Given passage ::

■ ■ ■ ■ ■ ■ ■

3. Intellectual Property Rights

3.1 Client Data and Pre-Existing IP

You retain all rights, title, and interest in and to your pre-existing intellectual property, including your business data, proprietary information, and materials provided to us. You grant us a limited, non-exclusive licence to use such materials solely for the purpose of providing the services.

3.2 Deliverables

Ownership of deliverables will be specified in the applicable SOW. Typically, upon full payment of fees, you will own the final deliverables created specifically for you, subject to any third-party components or open-source software licences.

3.3 Panoptes Tools and Methodologies

We retain all rights to our pre-existing intellectual property, including methodologies, frameworks, tools, templates, and know-how developed prior to or independently of any engagement with you. We may continue to use and develop such intellectual property for our business purposes and other clients.

3.4 Open Source Software

Our deliverables may incorporate open-source software components, which are governed by their respective open-source licences. We will inform you of any significant open-source dependencies, and you agree to comply with applicable open-source licence terms.

3.5 Third-Party Components

Any third-party software, platforms, or components used in delivering services remain the property of their respective owners. You may require separate licences for the use of such components.

4. Fees and Payment

4.1 Pricing and Invoicing

Fees for services will be specified in the applicable SOW. Unless otherwise agreed, fees are quoted in Australian Dollars (AUD) and exclude GST, which will be added where applicable.

We will invoice you according to the payment schedule specified in the SOW. If no schedule is specified, we will invoice monthly in arrears for services performed.

4.2 Payment Terms

Invoices are payable within 30 days of the invoice date unless otherwise agreed in writing. Payment should be made via bank transfer or other agreed method to the account details specified on the invoice.

■ ■ ■ ■ ■ ■ ■

Material supplied ::
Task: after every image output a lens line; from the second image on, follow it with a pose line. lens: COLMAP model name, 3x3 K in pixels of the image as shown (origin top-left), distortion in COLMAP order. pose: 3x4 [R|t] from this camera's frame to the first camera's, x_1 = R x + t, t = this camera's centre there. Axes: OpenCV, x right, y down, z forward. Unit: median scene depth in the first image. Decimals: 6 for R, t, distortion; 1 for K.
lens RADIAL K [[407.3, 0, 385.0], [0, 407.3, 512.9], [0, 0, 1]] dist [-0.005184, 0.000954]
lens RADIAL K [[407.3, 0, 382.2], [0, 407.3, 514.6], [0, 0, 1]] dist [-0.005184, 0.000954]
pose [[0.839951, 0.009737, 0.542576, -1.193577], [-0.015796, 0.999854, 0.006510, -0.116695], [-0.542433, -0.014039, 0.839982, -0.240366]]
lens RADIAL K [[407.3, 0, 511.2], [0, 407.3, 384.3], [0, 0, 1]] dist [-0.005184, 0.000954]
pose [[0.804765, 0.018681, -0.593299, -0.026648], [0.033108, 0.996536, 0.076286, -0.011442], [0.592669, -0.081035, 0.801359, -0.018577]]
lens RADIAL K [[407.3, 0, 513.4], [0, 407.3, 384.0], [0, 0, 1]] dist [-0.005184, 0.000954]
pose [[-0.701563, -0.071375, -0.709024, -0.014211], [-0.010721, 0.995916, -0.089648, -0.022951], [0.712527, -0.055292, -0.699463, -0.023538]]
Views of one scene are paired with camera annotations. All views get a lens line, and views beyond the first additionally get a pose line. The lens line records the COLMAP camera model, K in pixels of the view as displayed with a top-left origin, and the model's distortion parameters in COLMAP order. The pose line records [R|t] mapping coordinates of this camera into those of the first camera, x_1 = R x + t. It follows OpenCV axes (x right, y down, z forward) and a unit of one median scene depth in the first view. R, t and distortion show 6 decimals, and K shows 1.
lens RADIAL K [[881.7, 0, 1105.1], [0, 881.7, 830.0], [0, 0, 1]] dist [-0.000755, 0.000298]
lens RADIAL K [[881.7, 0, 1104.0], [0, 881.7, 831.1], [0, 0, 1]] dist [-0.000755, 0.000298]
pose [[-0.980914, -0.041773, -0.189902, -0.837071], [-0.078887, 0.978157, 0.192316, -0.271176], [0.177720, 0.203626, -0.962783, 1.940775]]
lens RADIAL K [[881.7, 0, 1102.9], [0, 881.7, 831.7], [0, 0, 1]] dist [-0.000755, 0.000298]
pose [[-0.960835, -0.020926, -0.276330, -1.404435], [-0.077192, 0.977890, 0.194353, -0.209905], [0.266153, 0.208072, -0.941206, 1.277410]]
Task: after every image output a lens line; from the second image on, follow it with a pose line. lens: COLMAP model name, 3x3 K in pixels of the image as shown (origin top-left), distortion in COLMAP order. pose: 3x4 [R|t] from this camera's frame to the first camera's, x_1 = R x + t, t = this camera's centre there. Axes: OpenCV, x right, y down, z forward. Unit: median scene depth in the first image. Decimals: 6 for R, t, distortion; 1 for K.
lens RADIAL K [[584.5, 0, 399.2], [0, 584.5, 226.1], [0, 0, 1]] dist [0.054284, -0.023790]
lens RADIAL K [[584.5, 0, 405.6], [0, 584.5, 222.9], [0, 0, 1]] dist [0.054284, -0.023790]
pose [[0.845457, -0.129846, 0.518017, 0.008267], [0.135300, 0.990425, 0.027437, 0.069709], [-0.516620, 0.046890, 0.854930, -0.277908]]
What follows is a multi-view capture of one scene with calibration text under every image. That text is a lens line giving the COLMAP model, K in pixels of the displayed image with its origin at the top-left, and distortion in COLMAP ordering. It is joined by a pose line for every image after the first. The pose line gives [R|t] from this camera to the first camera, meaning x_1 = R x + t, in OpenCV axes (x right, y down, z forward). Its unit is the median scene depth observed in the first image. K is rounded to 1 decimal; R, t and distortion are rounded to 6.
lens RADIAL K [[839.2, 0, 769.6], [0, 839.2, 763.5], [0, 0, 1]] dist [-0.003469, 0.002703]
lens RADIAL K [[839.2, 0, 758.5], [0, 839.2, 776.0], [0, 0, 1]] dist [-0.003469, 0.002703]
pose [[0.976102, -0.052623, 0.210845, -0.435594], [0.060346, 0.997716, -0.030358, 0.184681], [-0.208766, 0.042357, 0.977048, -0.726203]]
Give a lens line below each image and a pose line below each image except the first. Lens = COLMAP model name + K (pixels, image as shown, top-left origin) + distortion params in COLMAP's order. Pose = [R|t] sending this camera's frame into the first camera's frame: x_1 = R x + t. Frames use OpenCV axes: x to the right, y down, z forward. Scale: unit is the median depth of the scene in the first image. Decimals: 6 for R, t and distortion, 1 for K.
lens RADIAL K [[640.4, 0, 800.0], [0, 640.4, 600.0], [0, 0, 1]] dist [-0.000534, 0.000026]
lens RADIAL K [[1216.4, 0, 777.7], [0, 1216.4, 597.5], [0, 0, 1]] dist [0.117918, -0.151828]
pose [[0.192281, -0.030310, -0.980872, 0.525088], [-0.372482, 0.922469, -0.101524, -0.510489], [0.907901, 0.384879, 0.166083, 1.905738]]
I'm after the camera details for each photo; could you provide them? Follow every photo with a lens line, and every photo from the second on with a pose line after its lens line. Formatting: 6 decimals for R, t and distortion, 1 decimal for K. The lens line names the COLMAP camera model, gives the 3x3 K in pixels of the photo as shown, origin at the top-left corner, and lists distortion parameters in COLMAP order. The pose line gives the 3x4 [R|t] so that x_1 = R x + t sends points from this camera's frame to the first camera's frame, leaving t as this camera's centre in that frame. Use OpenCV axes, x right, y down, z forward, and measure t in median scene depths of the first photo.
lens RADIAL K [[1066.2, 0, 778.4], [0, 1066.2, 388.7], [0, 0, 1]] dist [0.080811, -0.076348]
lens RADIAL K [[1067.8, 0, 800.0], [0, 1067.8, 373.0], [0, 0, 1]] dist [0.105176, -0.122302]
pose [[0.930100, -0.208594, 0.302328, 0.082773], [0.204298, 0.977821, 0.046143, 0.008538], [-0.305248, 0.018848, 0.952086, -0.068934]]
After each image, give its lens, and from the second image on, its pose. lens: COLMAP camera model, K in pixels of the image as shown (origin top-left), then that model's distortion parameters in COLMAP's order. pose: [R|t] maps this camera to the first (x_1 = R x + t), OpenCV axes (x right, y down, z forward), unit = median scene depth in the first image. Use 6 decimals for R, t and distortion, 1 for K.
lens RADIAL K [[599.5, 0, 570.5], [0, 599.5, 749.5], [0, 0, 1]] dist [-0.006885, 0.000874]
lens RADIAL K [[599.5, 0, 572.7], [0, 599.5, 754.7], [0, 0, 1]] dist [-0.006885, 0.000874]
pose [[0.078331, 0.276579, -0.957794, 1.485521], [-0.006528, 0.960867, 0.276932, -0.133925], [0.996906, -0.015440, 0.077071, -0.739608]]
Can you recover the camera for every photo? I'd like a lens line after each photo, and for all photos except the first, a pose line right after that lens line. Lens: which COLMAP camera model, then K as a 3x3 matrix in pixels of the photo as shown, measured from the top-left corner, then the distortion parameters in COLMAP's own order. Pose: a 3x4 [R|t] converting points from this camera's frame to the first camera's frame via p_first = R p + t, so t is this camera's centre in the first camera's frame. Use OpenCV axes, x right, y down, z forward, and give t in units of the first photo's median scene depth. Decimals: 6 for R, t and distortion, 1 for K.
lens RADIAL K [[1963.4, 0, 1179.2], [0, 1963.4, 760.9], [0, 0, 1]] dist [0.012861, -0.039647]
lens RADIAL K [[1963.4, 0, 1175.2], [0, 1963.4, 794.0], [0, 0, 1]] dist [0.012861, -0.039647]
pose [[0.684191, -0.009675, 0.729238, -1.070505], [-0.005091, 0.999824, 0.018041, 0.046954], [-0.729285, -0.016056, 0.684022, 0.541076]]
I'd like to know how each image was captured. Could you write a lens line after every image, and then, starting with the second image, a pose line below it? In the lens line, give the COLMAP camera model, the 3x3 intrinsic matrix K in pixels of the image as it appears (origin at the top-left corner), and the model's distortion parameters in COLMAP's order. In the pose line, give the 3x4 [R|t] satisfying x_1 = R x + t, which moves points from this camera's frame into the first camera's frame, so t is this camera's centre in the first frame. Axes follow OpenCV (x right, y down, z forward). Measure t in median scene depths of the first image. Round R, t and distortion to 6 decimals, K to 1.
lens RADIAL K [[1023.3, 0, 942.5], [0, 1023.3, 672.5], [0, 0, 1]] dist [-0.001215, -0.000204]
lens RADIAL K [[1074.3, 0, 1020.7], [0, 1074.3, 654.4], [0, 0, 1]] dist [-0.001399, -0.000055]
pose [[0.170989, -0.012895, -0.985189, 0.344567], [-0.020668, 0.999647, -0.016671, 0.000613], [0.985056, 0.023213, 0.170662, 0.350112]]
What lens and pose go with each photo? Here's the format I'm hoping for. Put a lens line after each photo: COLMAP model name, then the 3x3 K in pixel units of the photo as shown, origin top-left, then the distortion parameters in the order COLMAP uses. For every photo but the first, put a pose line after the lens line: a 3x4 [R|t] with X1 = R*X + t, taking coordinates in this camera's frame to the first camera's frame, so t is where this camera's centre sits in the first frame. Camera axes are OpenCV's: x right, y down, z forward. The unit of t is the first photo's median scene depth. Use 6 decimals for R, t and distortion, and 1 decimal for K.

■ ■ ■ ■ ■ ■ ■

What to produce :: Carry on the service terms on intellectual property and fees from the point where they stop.

Task output ::
4.3 Late Payments

Overdue amounts will accrue interest at the Reserve Bank of Australia cash rate plus 2% per annum, calculated daily and compounded monthly. We reserve the right to suspend services if payment is more than 30 days overdue until all outstanding amounts are paid.

4.4 Expenses

Unless otherwise agreed, you will reimburse us for reasonable out-of-pocket expenses incurred in connection with the services, including travel, accommodation, and third-party service costs. We will obtain your approval for significant expenses in advance where practicable.

5. Confidentiality

5.1 Confidential Information

"Confidential Information" means any non-public information disclosed by one party to the other, whether orally, in writing, or in any other form, that is designated as confidential or that reasonably should be understood to be confidential given the nature of the information and circumstances of disclosure.

5.2 Obligations

Each party agrees to: (a) maintain the confidentiality of the other party's Confidential Information using at least the same degree of care it uses to protect its own confidential information, but no less than reasonable care; (b) not disclose such Confidential Information to third parties except as permitted under these Terms; and (c) use such Confidential Information only for purposes related to the services.

We may disclose your Confidential Information to our employees, contractors, and professional advisers who have a legitimate need to know and who are bound by confidentiality obligations at least as protective as those in these Terms.

5.3 Exclusions

Confidential Information does not include information that: (a) is or becomes publicly available through no breach of these Terms; (b) was rightfully known to the receiving party prior to disclosure; (c) is rightfully received from a third party without confidentiality obligations; or (d) is independently developed without use of the disclosing party's Confidential Information.

5.4 Data Security and Privacy

We implement reasonable technical and organisational measures to protect your information from unauthorised access, disclosure, or loss. For details on how we collect, use, and protect personal information, please see our Privacy Policy.

6. Warranties and Disclaimers

6.1 Professional Standards

We warrant that we will perform all services with reasonable skill and care, consistent with industry standards for data engineering, analytics, and consulting services. This is your sole and exclusive warranty with respect to our services.

6.2 No Warranty of Results

While we strive to deliver high-quality solutions, we do not warrant that our services will meet your specific business objectives, achieve particular results, or be error-free. The success of any project depends on many factors, including your cooperation, the accuracy of information provided, and external circumstances beyond our control.

6.3 Third-Party Services

We make no warranties regarding any third-party software, platforms, or services that may be used in connection with our services. Such third-party components are provided "as is" and are subject to their own terms and conditions.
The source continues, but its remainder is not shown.